エピローグ

 妊娠中期に入ったルナ。

 安定期に入ったので、自身の妊娠を国全体に公表した。

 それにより、ナルフェック王国全体がお祝いムードになっていた。

 女王としての仕事も出来る範囲でやっているが、シャルルを始めとする周囲にも頼っている。


「ルナ、何か表情が明るくなったね」

 キトリーがヘーゼルの目を嬉しそうに細める。

 現在は休憩中なので、キトリーには砕けた態度を許しているルナである。

「……そうかもしれないわね」

 ルナは品良く微笑む。

 相変わらず相手に考えを読ませないミステリアスさはあるが、憑き物が落ちたような雰囲気である。

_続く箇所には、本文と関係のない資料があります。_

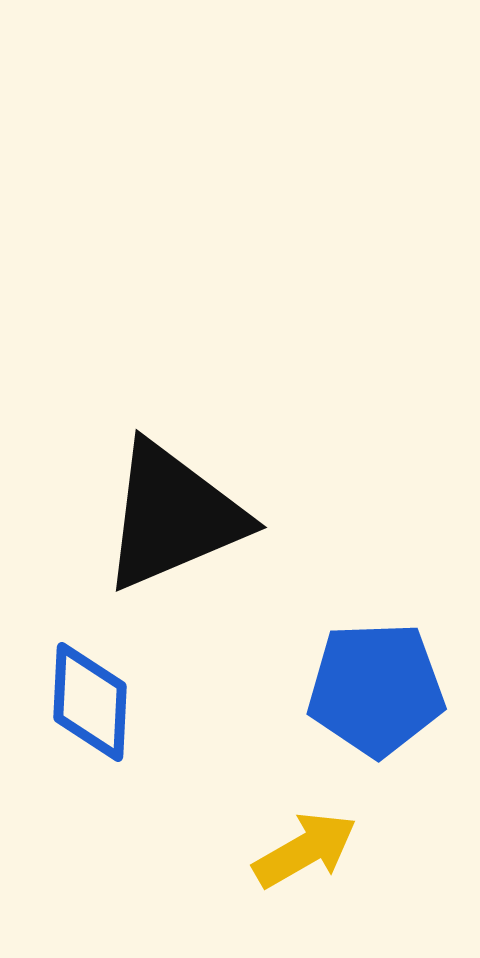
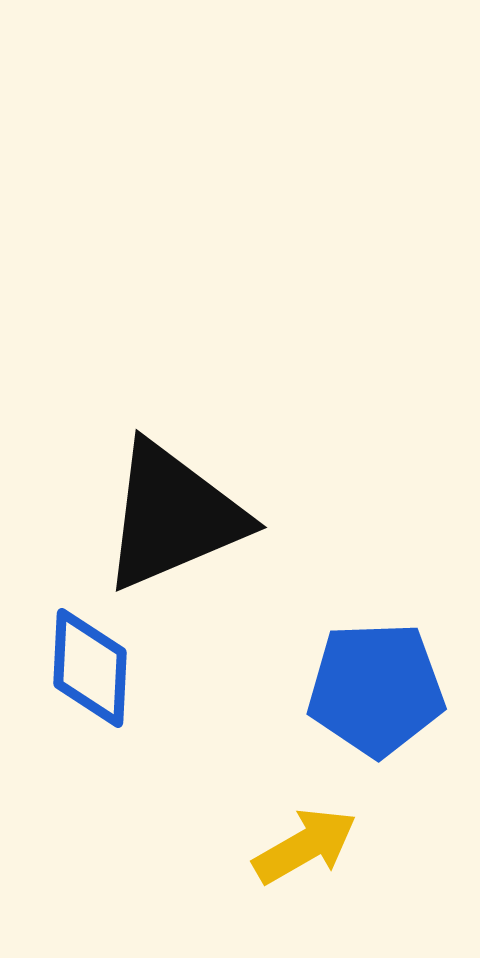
blue diamond: moved 34 px up
yellow arrow: moved 4 px up
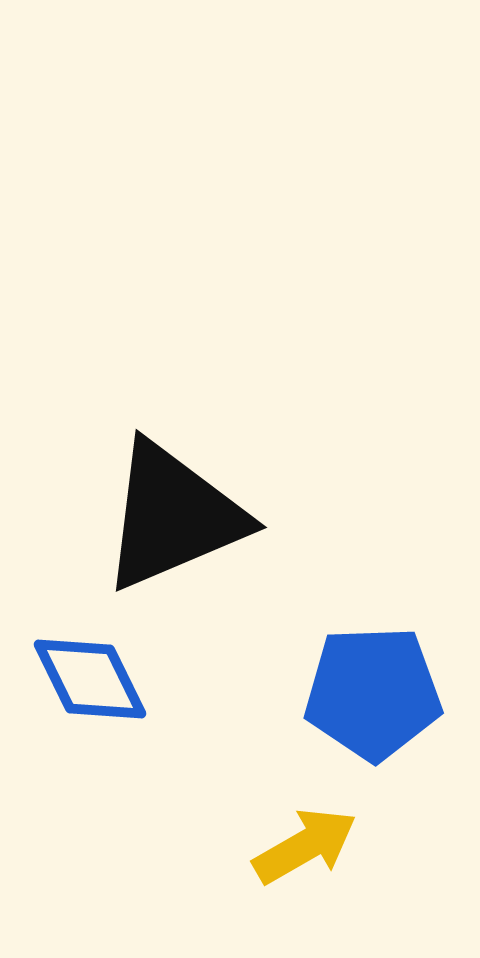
blue diamond: moved 11 px down; rotated 29 degrees counterclockwise
blue pentagon: moved 3 px left, 4 px down
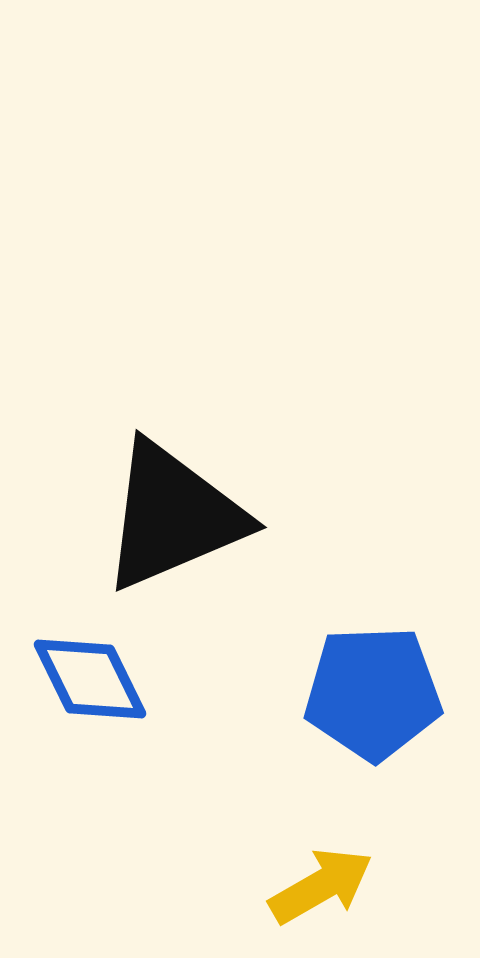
yellow arrow: moved 16 px right, 40 px down
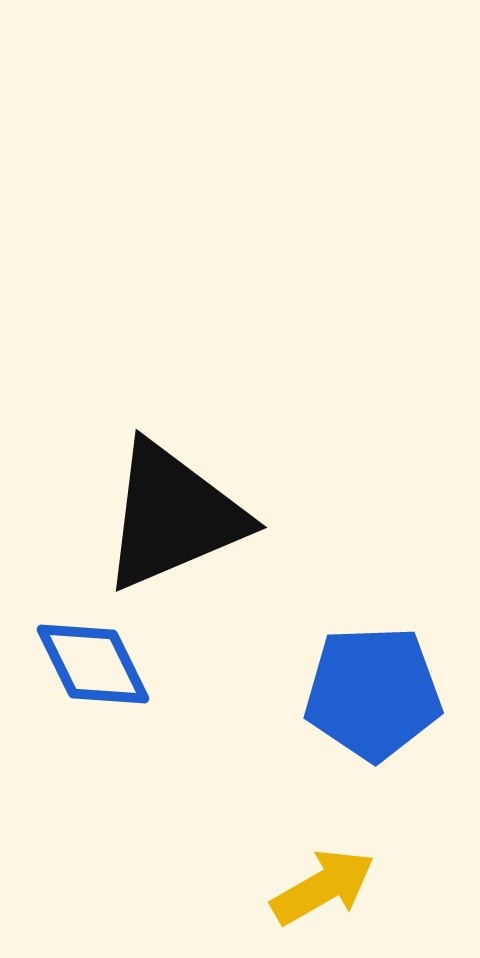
blue diamond: moved 3 px right, 15 px up
yellow arrow: moved 2 px right, 1 px down
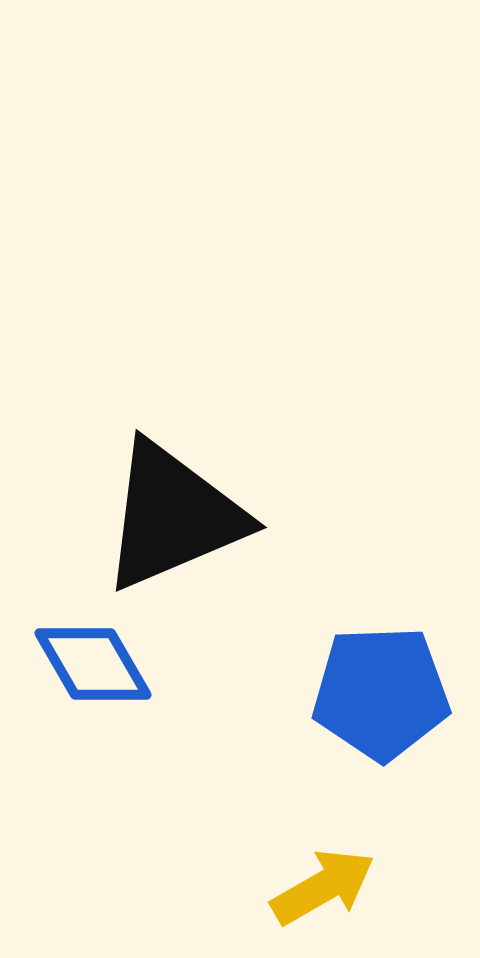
blue diamond: rotated 4 degrees counterclockwise
blue pentagon: moved 8 px right
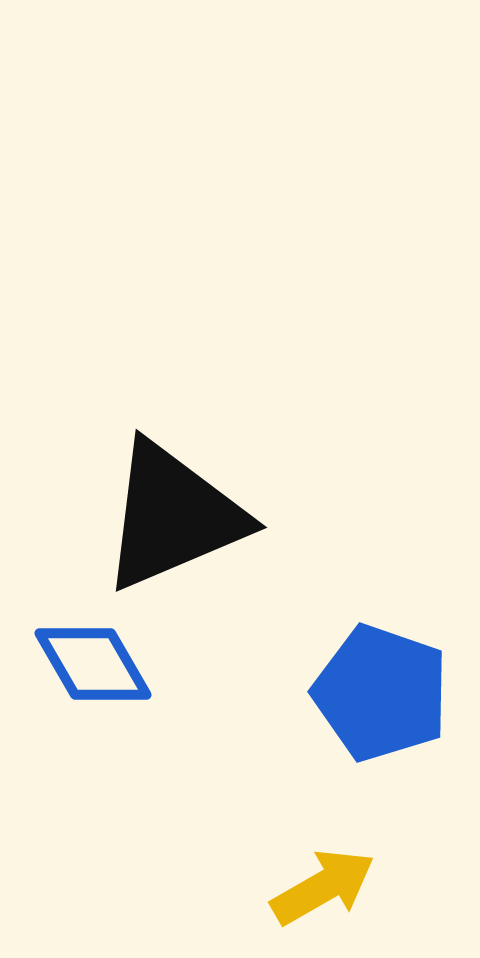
blue pentagon: rotated 21 degrees clockwise
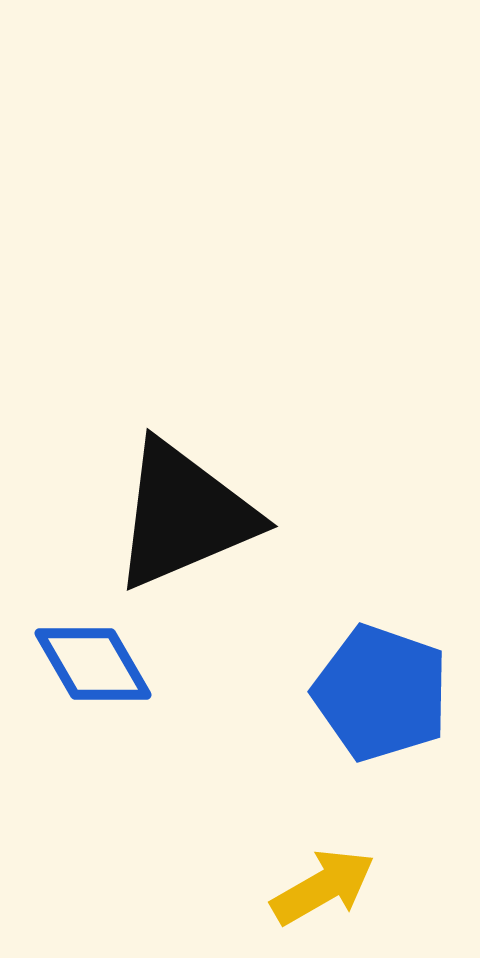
black triangle: moved 11 px right, 1 px up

「今まではもしかしたらマタニティブルーだったのかもしれないね。妊娠初期はホルモンバランスの影響で色々あるからさ。中には過去のトラウマを思い出す人もいるみたいだし。でも、そういうのを甘く見たらいけないよ」

 さっぱりと笑うキトリー。しかしヘーゼルの目は真剣そのものである。

「そうね。だけど……良い結果を生み出せたわ」

 ルナは窓の外に目を向けた。

 穏やかな天気である。

 自身の不安や過去の選択を包み込んでくれたシャルル。

(わたくしも、親になるのね)

 穏やかな表情で、ルナは少し大きくなり始めたお腹に触れた。






♚ ♕ ♛ ♔ ♚ ♕ ♛ ♔






 その後、シャルルと共に王宮の薔薇園をゆっくりと歩いていた時のこと。

 冬であるにも関わらず、品種改良した薔薇が咲き誇っている。

「あ……」

 ルナは立ち止まる。

「ルナ様、どうかしましたか?」

 シャルルは少し心配そうに覗き込む。

「今、子供が動きましたわ。お腹を軽く蹴られた感覚がありました」

 ルナは自身の腹部に触れる。

「僕にも触らせていただけますか?」

「ええ、どうぞ」

 ルナはそっと自身の手を腹部から離した。

 するとシャルルが優しく宝物に触れるかのように、ルナの腹部に手を持って来た。

 サファイアの目は、愛おしそうにルナとお腹の中の子を交互に見る。

 シャルルの大きな手が、ルナの腹部をそっと撫でる。

 すると、ピクリと反応があった。

「動きましたね」

 シャルルは嬉しそうにサファイアの目を細めた。

「ええ」

 ルナも、嬉しそうにアメジストの目を細めるのであった。


 数ヶ月後、年が明けてもうすっかり春になっていた。

 王宮の一室で、元気な産声が響き渡った。

 ルナは無事に男児を出産したのである。

 無事に出産を終えたルナは、ずっと側にいてくれたシャルルと共に、生まれて来た子供を愛おしげに見つめている。

 月の光に染まったようなプラチナブロンドの髪に、アメジストのような紫の目の男児である。

(これからは、シャルル様とこの子と共に……)

 ルナは晴れやかな表情である。

 アメジストの目は真っ直ぐ未来を見据えていた。